I know nothing much about grooming but our breeder at nationals gave me a bottle of Wampum concentrated shampoo and Show rinse. I used them tonight on Sammie. His coat is like after the groomer. :aktion033: It has never come out this way when I bath him. 
You have to mix rinse solution with part cold and hot water then pour warm rinse over dog and towel dry. When I can get these results it's a good product. :thumbsup: thought I'd share. 
I found this website.
Show Rinse | Wampum Grooming Products


----------



## mysugarbears (Aug 13, 2007)

Kandis i'm so glad you had great results with Wampum, i had bought some last year and tried on the kids and i didn't feel like it cleaned them well at all, could be my water, i don't know. I was talking to Heidi (the one who created the Wampum line) of Wampum and followed her instructions to the letter) just didn't work for us, so i gave almost a full bottle of conditioner, shampoo and show rinse to Pat (Sassy's Mom) when we were at Nationals since she loves how well it works on Sassy. I had had high hopes for this shampoo and conditioner.


----------



## SammieMom (Nov 13, 2010)

Deb-I think it might not be as soapy as others, but maybe you could add more shampoo. You could still use the rinse though. If mine are real dirty I will use my tropic lean first then the wampum. It sure smells nice too doesn't it. Sammie's coat really needed a good product like this.


----------



## SammieMom (Nov 13, 2010)

I just noticed the website I posted in first post is not in English..??


----------



## mysugarbears (Aug 13, 2007)

SammieMom said:


> Deb-I think it might not be as soapy as others, but maybe you could add more shampoo. You could still use the rinse though. If mine are real dirty I will use my tropic lean first then the wampum. It sure smells nice too doesn't it. Sammie's coat really needed a good product like this.

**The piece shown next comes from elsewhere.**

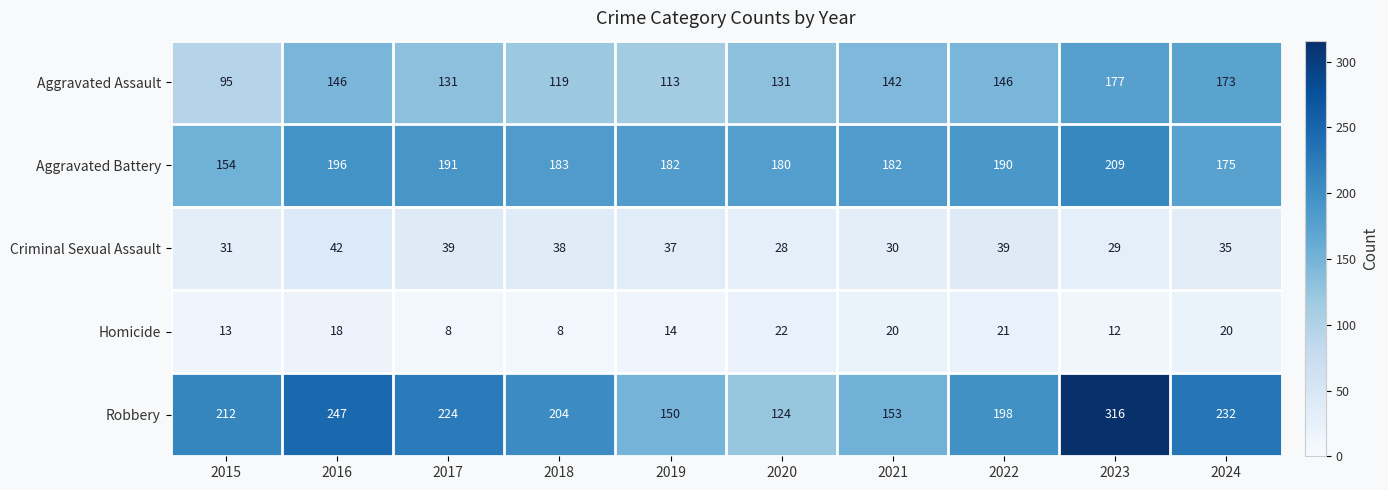

Which series has the largest total across all categories?

Robbery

Kandis, i added more shampoo and still do not feel clean, so i just gave it all away, rinse included. I've tried so many shampoo's and conditioners and i'm just going to stick with what works and stop trying to find the perfect product for my kids. I'm so happy that it's working so well for Sammie. I do like the Silk Spray Concentrate for Reese's coat since it tends to be a little on the dry side.


----------